There are currently no broad national air quality standards in the Arctic region, nor in Svalbard and the Svalbard islands, the Norwegian territories which surround the arctic circle.
But towns with the potential to mitigate air pollution problems — or simply to clean their own air — cannot legally admit it.
“Air quality standards need to be the law,” Woulgai said. “In general, if there are standards and people abide by them, then it’s very good and affordable. But we can’t force anyone to comply with the same standards.
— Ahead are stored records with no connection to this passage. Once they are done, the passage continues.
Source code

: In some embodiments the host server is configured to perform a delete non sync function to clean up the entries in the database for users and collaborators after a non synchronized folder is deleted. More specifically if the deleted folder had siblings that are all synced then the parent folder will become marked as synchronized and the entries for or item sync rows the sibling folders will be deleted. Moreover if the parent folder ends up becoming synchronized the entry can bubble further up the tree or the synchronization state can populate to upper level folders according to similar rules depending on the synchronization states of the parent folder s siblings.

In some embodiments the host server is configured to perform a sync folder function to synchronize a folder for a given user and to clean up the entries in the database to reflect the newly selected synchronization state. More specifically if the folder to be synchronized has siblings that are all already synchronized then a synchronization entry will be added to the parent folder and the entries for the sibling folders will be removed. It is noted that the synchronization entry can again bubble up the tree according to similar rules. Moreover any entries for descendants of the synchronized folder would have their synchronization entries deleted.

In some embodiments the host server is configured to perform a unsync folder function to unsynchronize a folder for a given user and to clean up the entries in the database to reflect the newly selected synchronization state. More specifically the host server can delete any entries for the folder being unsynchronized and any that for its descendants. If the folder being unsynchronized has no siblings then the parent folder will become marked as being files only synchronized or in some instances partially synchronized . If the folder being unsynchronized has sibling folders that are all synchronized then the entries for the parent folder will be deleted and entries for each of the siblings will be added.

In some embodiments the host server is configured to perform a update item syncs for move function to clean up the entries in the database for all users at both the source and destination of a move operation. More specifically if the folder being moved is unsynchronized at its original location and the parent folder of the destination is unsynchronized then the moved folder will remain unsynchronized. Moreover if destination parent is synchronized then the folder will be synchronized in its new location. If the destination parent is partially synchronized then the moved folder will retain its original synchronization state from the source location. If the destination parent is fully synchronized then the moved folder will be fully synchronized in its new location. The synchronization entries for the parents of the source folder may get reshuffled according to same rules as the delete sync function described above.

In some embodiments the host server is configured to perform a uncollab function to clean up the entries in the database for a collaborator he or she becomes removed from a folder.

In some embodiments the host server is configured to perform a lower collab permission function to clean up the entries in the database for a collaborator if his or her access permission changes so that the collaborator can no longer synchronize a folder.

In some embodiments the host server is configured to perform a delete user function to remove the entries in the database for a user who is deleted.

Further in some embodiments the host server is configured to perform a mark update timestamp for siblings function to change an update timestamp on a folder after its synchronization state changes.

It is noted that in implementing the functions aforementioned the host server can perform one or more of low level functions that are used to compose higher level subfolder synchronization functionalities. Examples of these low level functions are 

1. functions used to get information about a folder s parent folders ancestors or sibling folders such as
They are saying ‘we don’t need standards because we don’t need filters’ — because they have not thought of where and how to filter the air.”
Alexandria Ayr, a spokesperson for the Norwegian Port Authority, in which Sweden has a controlling interest, explained that a bigger problem in the area is not air pollution — but the ongoing damage caused by oil drilling and shipping.
“As a result of oil drilling and oil from pipeline projects, problems with air quality are much higher now,” she said. “Air quality is particularly bad in Hammerfest, because of wind and water.”
The town’s indoor air quality is reported to be dangerous, too.
“There are problems with indoor air quality, which is only part of the story,” Ayr said. “The best solution is to make sure people are aware of how to choose things that work better.”
‘Not as deadly as it sounds’
Air pollution in the Arctic was first studied by the Norwegian Meteorological Institute , from 1887 until 1972.
Then in 2001, researchers from Stanford University were invited to Australia’s Cape York region, which sits at the northernmost point of the continent, to continue the research.
Nearly every measure of air quality there exceeded air quality standards during summer periods — in some cases four times over the standards, or air pollution levels were five times over the standards.
However, when exposed to sulfur dioxide, which is considered highly hazardous, levels of pollutants reached levels of about 14 times the standards for 2011 and 2012 — before dropping back to the “acceptable limits” in 2014.